Therese Elgquist

Hi there.

Welcome to my website. On my blog I share my best healthy, plant based and delicious recipes, and thoughts on a healthy lifestyle. I hope to inspire you to explore the wonderful world of plant based food and all that comes with it. In my portfolio you can find some of my work as a freelance food stylist. Hope you have a nice stay!

Best, 

Thess

Crispy tofu summer rolls w mango salsa, avocado and tahini dipping sauce

Crispy tofu summer rolls w mango salsa, avocado and tahini dipping sauce

I love small, casual get togethers with family, friends and good food. Yummy brunches, lunches or dinners, preferably consisting smaller dishes/share food/food that you will assembly by the table, and good company are among the best things there is! Imagine gather a bunch of foodie friends, dish up with a few bits and pieces and make these amazing summer rolls! You can really fill your rice paper wrappers with almost anything – use left overs or whatever you crave at the moment.

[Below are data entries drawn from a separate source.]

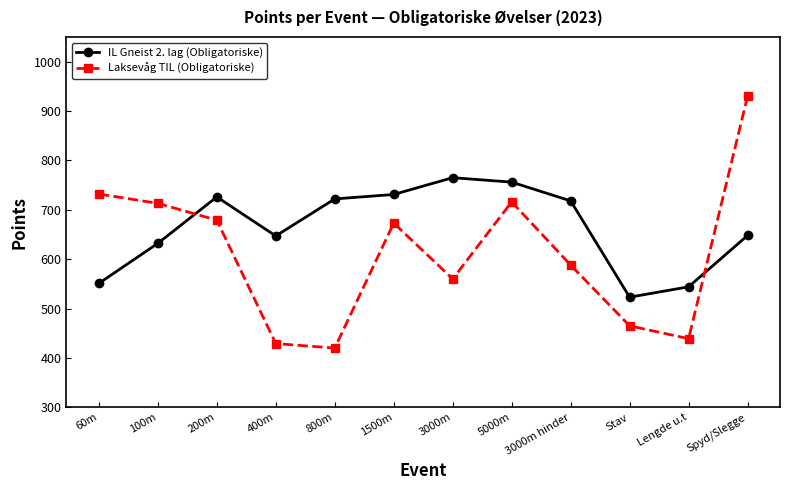

How many interior local valleys does the IL Gneist 2. lag (Obligatoriske) series have?

2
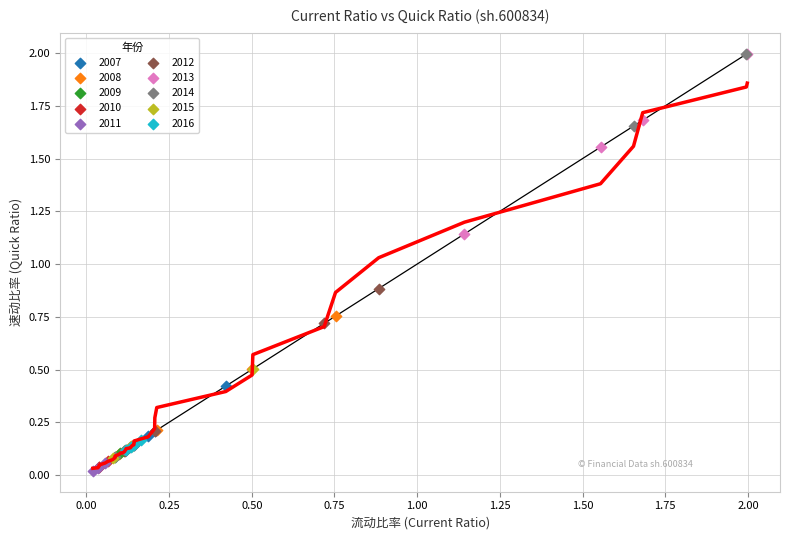

Which series has the largest Y range (max minus min)?

2014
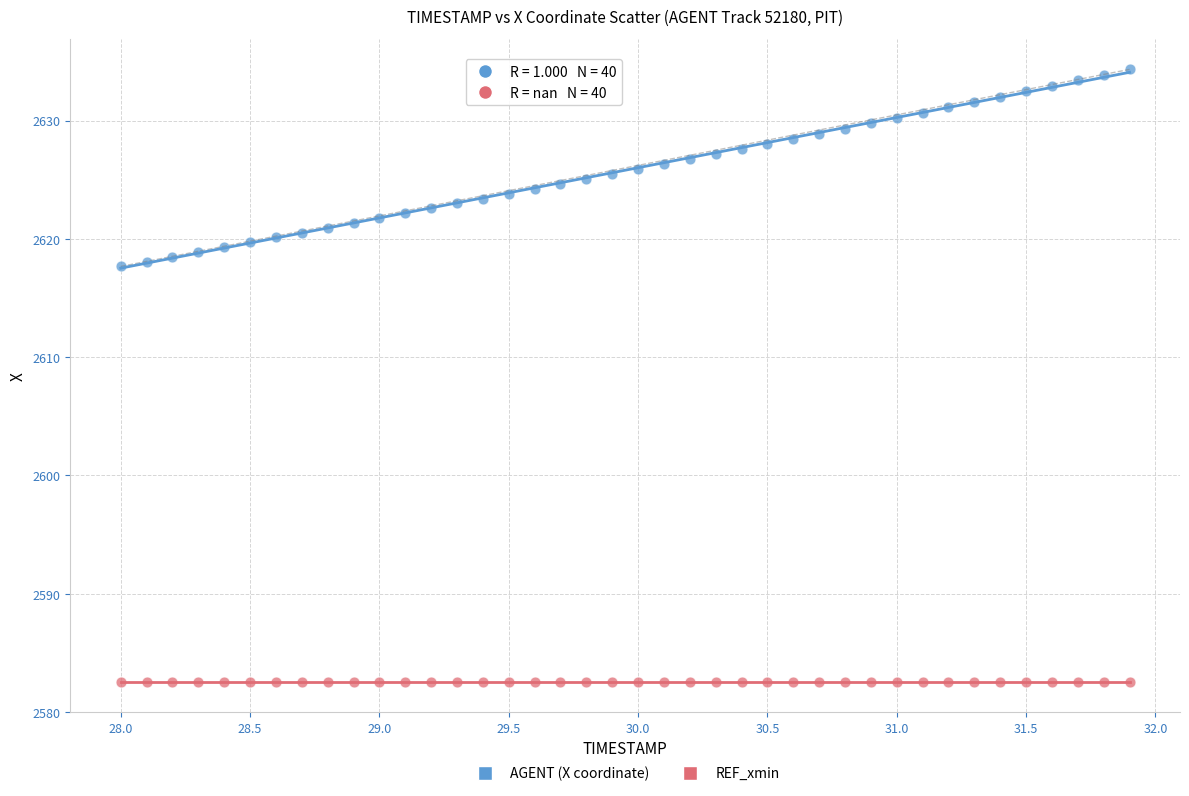

Which series reaches the maximum Y coordinate?

AGENT (X coordinate)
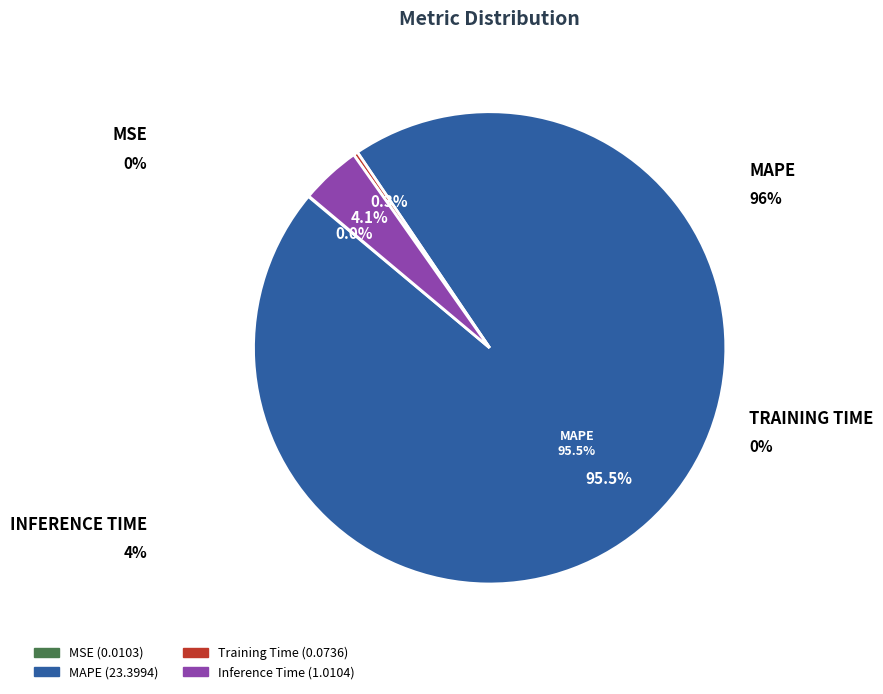

Which has a higher value, Training Time or MAPE?

MAPE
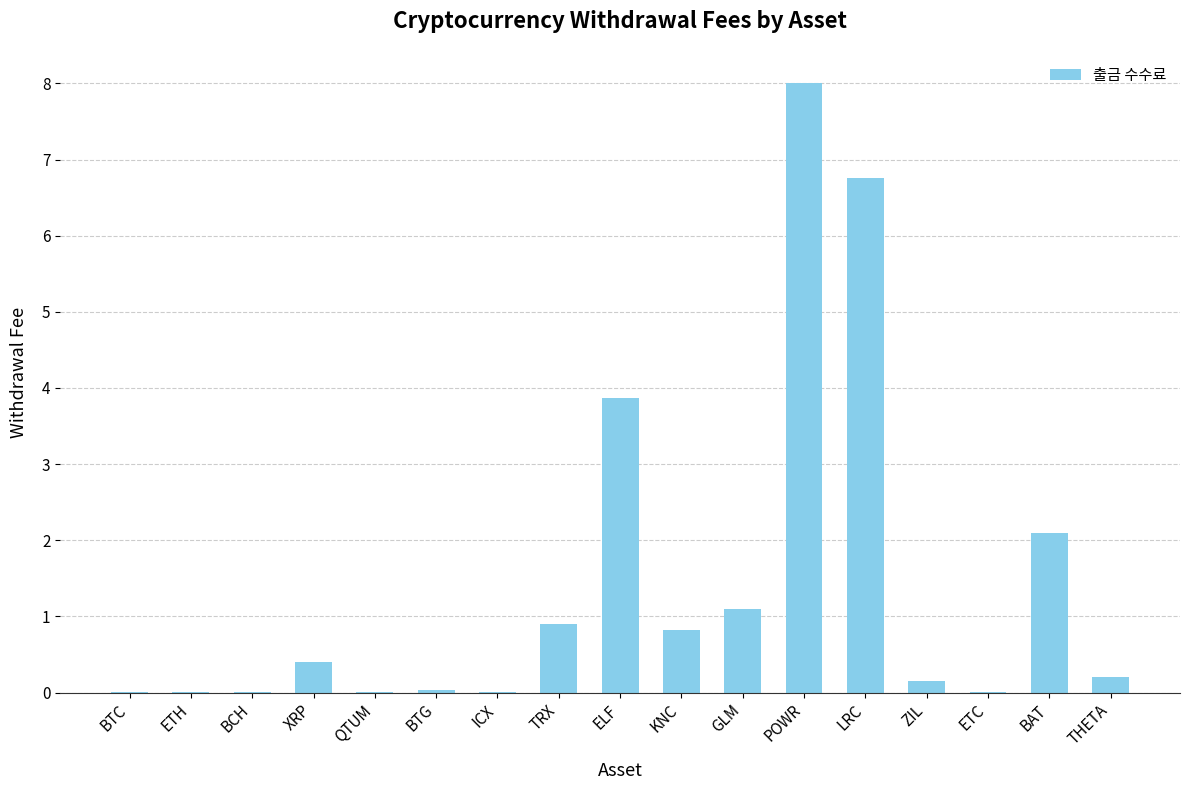

What value does the data have at KNC?

0.8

I think that the combination of raw veggies, creamy avokado, sweet mango and crispy tofu is just amazing. And together with lots of cilantro – as I just happen to love that herb – this is my best summer rolls recipe. If you don’t like cilantro use only thai basil or substitute for your favorite herb.

In this recipe I marinate the tofu for extra flavor and then coat it in corn flour before frying it – it’s the perfect way to make tofu really crispy without deep frying it. That – along with the amazing flavors and textures – makes this a healthy, vegan and gluten free recipe which is hard to not go crazy about. I serve these rolls with a really simple, but yet extremely yummy, tahini dipping sauce. It’s all you need. Try if for your self!

Crispy tofu summer rolls w mango salsa, avocado and tahini dipping sauce

Makes 12 rolls

 

300 g extra firm tofu

3 tbsp corn flour  

2 tbsp rape seed oil

12 rice paper wrappers

 

Tofu marinade

1 tbsp sun flower oil

1 tbsp sesame oil

1 tbsp tamari, or regular soy sauce

1 garlic clove

1/2 tbsp dried basil

 

Tahini dipping sauce

2 tbsp tahini

1 tbsp tamari, or regular soy sauce

1 tsp rice vinegar

1 garlic clove

1 pinch freshly ground black pepper

3-4 tbsp water to thin

 

Sweet mango salsa

200 g frozen mango

3 spring onions

1/2 red chili, or more if you like it to be hot

1 organic lime, zest + juice

a handful of fresh cilantro, chopped

2 pinches himalayan salt

1 pinch freshly groound black pepper

 

 

Extras

red cabbage

1 large ripe avocado

sunflower sprouts

baby spinach

fresh herbs, preferably cilantro and thai basil

 

For serving

lime

fresh cilantro

sesame seeds

 

How to

Remove the tofu from the packaging. Line a plate with a paper towel and place the tofu on top. Put another plate on the tofu and press it using something heavy (like a can of beans, crushed tomatoes etc). Let press for 30 minutes.

Mix all the ingredients for the tofu marinade. Drain excess liquid from the tofu and slice the pressed tofu into sticks (12 sticks for 12 rolls). In a shallow dish toss around the sticks with the marinade and let sit for 30 minutes.

Mix all the ingredients for the tahini dipping sauce. You might want to use a bit more water to get your preferred texture.

Thaw and roughly chop the mango. Wash and finely slice the spring onions. Remove seeds and finely chop the chili. Mix all the ingredients for the mango salsa and set aside.

Slice the red cabbage finely lengthwise. Peel, pit and slice the avocado in to wedges. Wash the sun flower sprouts. Wash the baby spinach.

Put the corn flour on a plate and roll the tofu sticks in it, making sure they get completely coated (this will make them very crispy). Put a frying pan on medium heat, drizzle with rape seed oil. Check the heat by putting one tofu stick in the pan – If you hear a sizzling sound you know the heat is right! Put the rest of the marinated and coated tofu sticks in the pan and fry on all sides until golden brown. Transfer tofu sticks to a cooling rack and let cool for a few minutes.

To assemble the rolls, pour lukewarm water in a pie dish and dip one rice paper at a time in the water for 10-15 seconds. The rice paper should get soft, but not too soft and “flabby”! Transfer rice paper to a damp plastic cutting board.

On the bottom of the rice paper put about 3 leafs of baby spinach, some red cabbage, sun flower sprouts, a good tbsp of the mango salsa, an avocado wedge, a tofu stick and some fresh herbs. Gently (but steady) fold over once, fold in each end and continue rolling until the seam is sealed. Sprinkle some sesame seeds on top of the roll. Do the same thing with the rest of the rice paper wrappers and the filling.

Serve rolls with lime wedges, fresh herbs and the tahini dipping sauce.